By now we have all noted that Hong Sang-soo has been getting a bit more serious lately. One does not necessarily register less humor in the films on a moment-by-moment basis; nor do all his recent films reflect this trend. But something is definitely up with him. Right Now, Wrong Then (2015) is the first time I felt the structure of Hong’s films shifting away from surrealist humor and toward affirmation: unexplained repetition of situation and story has always been typical of Hong, but I recall no other instance in his career in which a second repetition seems to be a moral improvement that carries the filmmaker’s endorsement. On the Beach at Night Alone (2017) uses repetition more in Hong’s usual fashion, but its story is less keyed to the surrealism of the repetition and more to a progression toward an emotional climax that Hong allows to stand unmolested by postmodern subversion. And now, Hotel by the River, the Locarno premiere that, this week at least, is Hong’s most recent film, dials down the small humorous disjunctions that have heretofore been the fabric of all his work, and puts its money on a series of meditative monologues and a fatal prediction that hangs over the enterprise.
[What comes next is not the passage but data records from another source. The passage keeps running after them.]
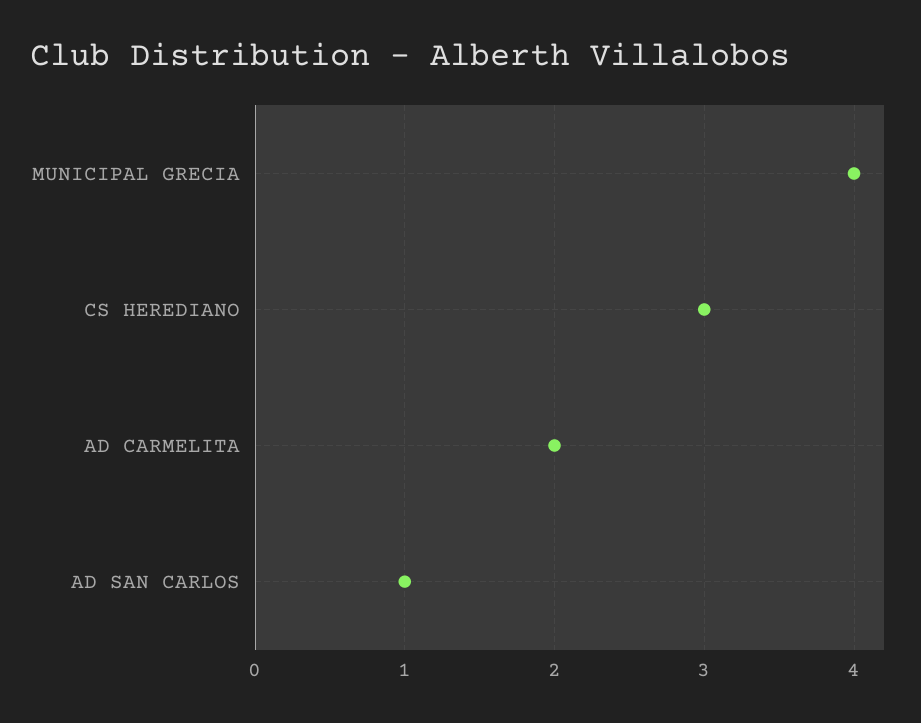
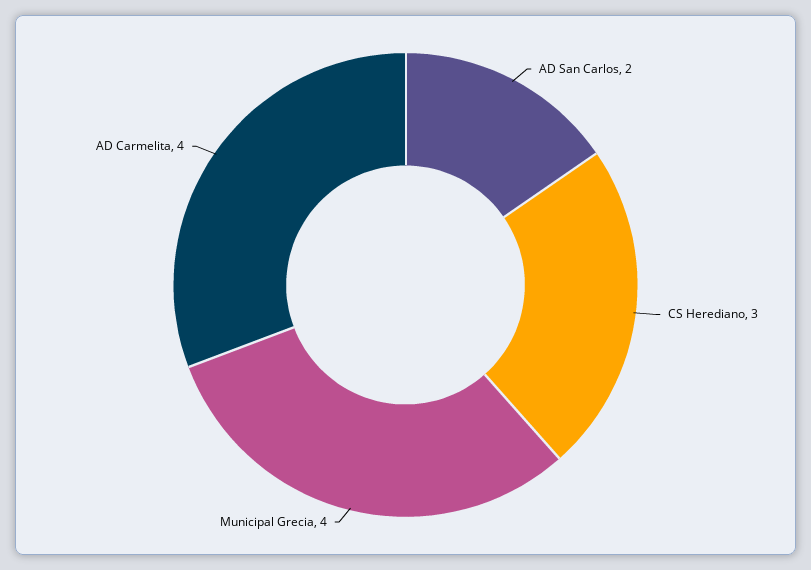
  {
    "MUNICIPAL GRECIA": 4,
    "CS HEREDIANO": 3,
-   "AD CARMELITA": 2,
+   "AD CARMELITA": 4,
-   "AD SAN CARLOS": 1
+   "AD SAN CARLOS": 2
  }

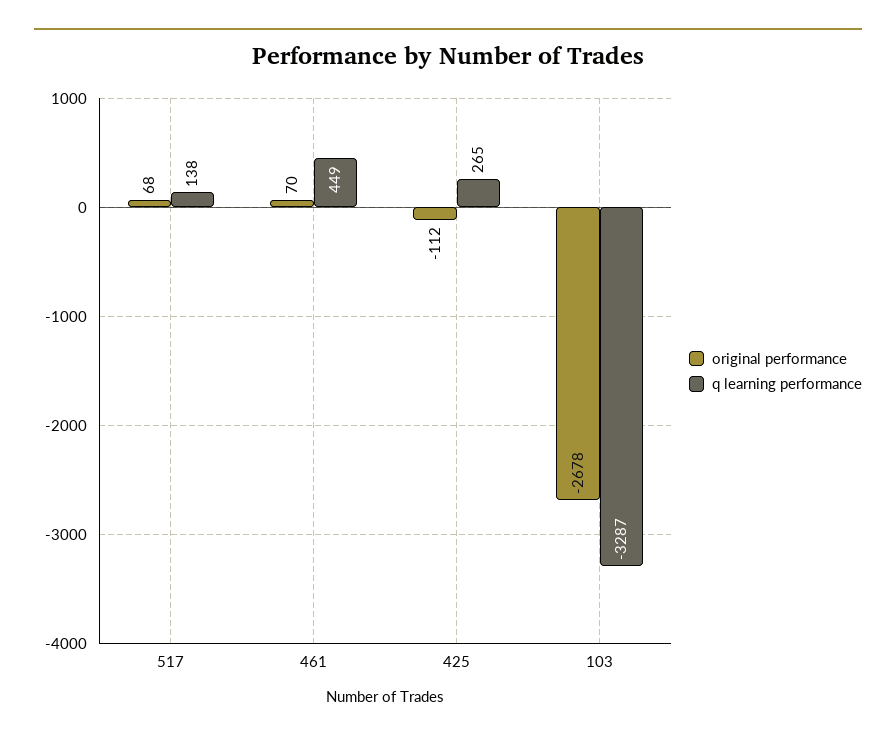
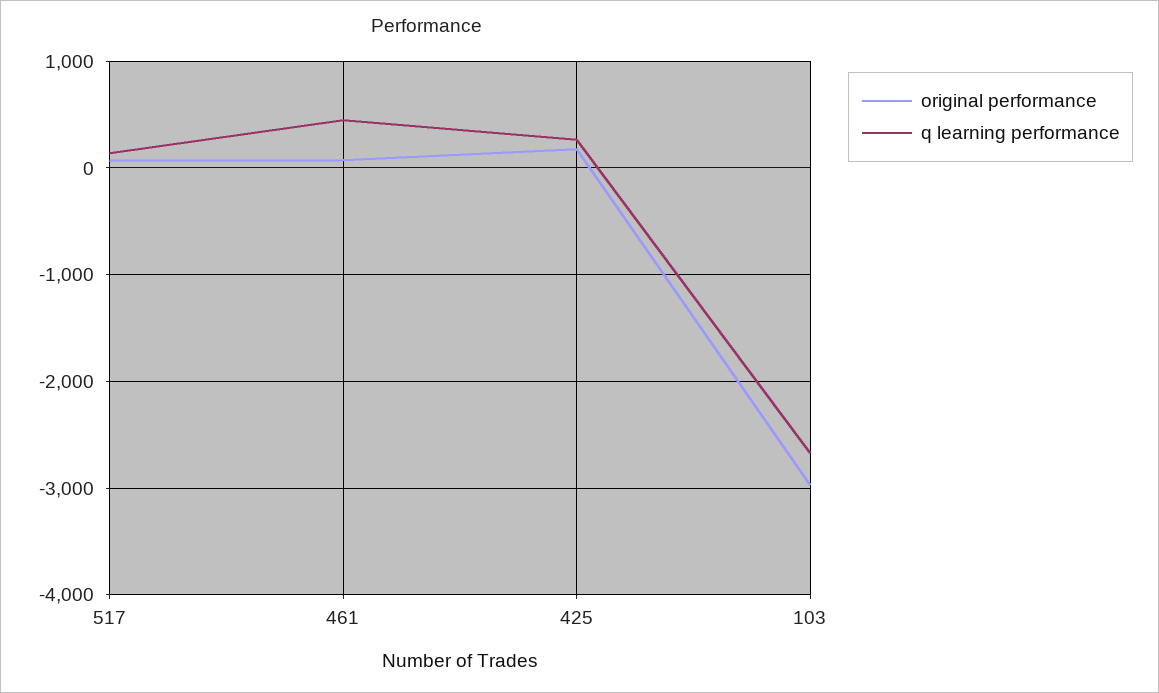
  {
    "original performance": {
      "517": 68,
      "461": 70,
-     "425": -112,
+     "425": 200,
-     "103": -2678
+     "103": -3000
    },
    "q learning performance": {
      "517": 138,
      "461": 449,
      "425": 265,
-     "103": -3287
+     "103": -2700
    }
  }

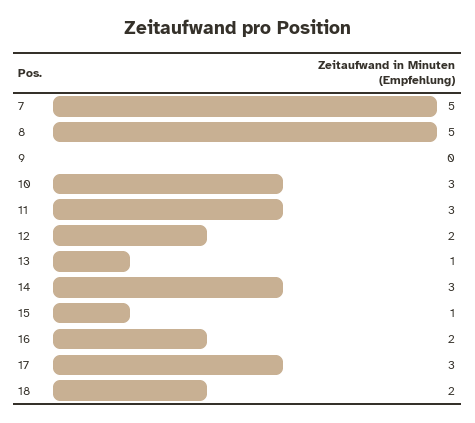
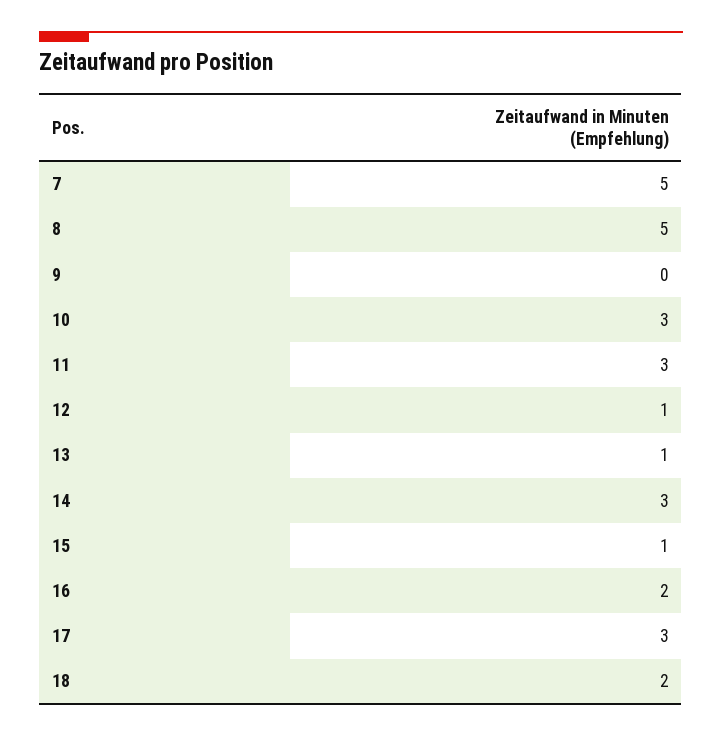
  {
    "7": 5,
    "8": 5,
    "9": 0,
    "10": 3,
    "11": 3,
-   "12": 2,
+   "12": 1,
    "13": 1,
    "14": 3,
    "15": 1,
    "16": 2,
    "17": 3,
    "18": 2
  }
Hotel cuts between two groupings of people at a hotel on the Han River in the wintertime. The first group comprises the aging, successful poet Ko Young-hwan (Ki Joo-bong, in his Hong debut) and his two sons Kyung-soo (Kwon Hae-hyo) and Byung-soo (Yu Jun-sang). Young-hwan has summoned his children because of his inexplicable conviction that he is about to die; neither father nor sons seem comfortable enough with each other to know how to profit from the meeting, and in any case a series of misunderstandings result in the sons spending much of the film trying to find the father in and around the hotel. The second group is a younger woman named Sang-hee (Kim Min-hee), in mourning over a recent breakup with a married man, and her friend Yong-ju (Song Seon-mi), trying to support her friend despite a recent heartbreak of her own. The women spend much of the film taking naps together, arms around each other, awakening occasionally for conversation. The two groups first interact when Young-hwan sees the women walking in the snow and takes the opportunity to praise their beauty at embarrassing length—a scene that Hong fans can probably imagine accurately without seeing it. That night everyone winds up at the same restaurant, where the women and men converse separately for a while on big subjects before Young-hwan joins the women and recites poetry for them.
The story gives Hong the opportunity to create surreal parallels between the two groupings, with dialogue and formal structures passing inexplicably from one group to the other. Hong takes that opportunity, of course, but somehow the parallels and repetitions don’t seem to be where the movie is located in his mind, and mostly the film progresses in a slow but linear manner. There’s also the usual quota of humor based on eccentric behavior: for instance, the father’s obstinate refusal to let his sons meet him in his room, drawn out for maximum absurdity; or Yong-ju’s insistence that the sons’ car is in fact the same car that she previously owned and wrecked. The most intriguing and exploitable element in the film is the frequency with which the characters fall asleep and awaken. Hong gets at least one droll running joke out of the napping, with all the characters exclaiming how much snow fell during the brief time they were asleep—in all likelihood Hong’s way of covering up a continuity problem caused by a heavy snowfall during the shoot. Still, when one imagines how Hong might normally have spiralled crazy discontinuities out of the waking-sleeping cycle (cf. Hill of Freedom [2014]), he seems unusually restrained here. As is often the case, Hong tries a few tricks he’s never essayed before: showing unrelated footage of Young-hwan wandering the streets while the characters converse or monologue in the hotel; and, more surprisingly, showing Yong-ju approaching the sons’ car and then, much later in the film, continuing the shot to show Yong-ju meaninglessly stealing a pair of gloves from its front seat.
After searching through the film’s formal ploys and finding nothing particularly transformative, one begins to take its mostly solemn conversations and interactions at face value, even though these conversations and interactions don’t seem so different from the ones in earlier films that were undercut by absurd juxtapositions. The film seemed to go a little slack and sentimental for me at times, but perhaps this is a first-viewing effect that results from Hong not meeting my expectations. What I’m really wondering is whether a more straight-ahead, serious Hong will prove as compelling as the deadpan trickster we’ve come to know. In any case, Hong is so clearly the greatest filmmaker of his time that I’m in no hurry to come to conclusions about whatever new moves he chooses to make.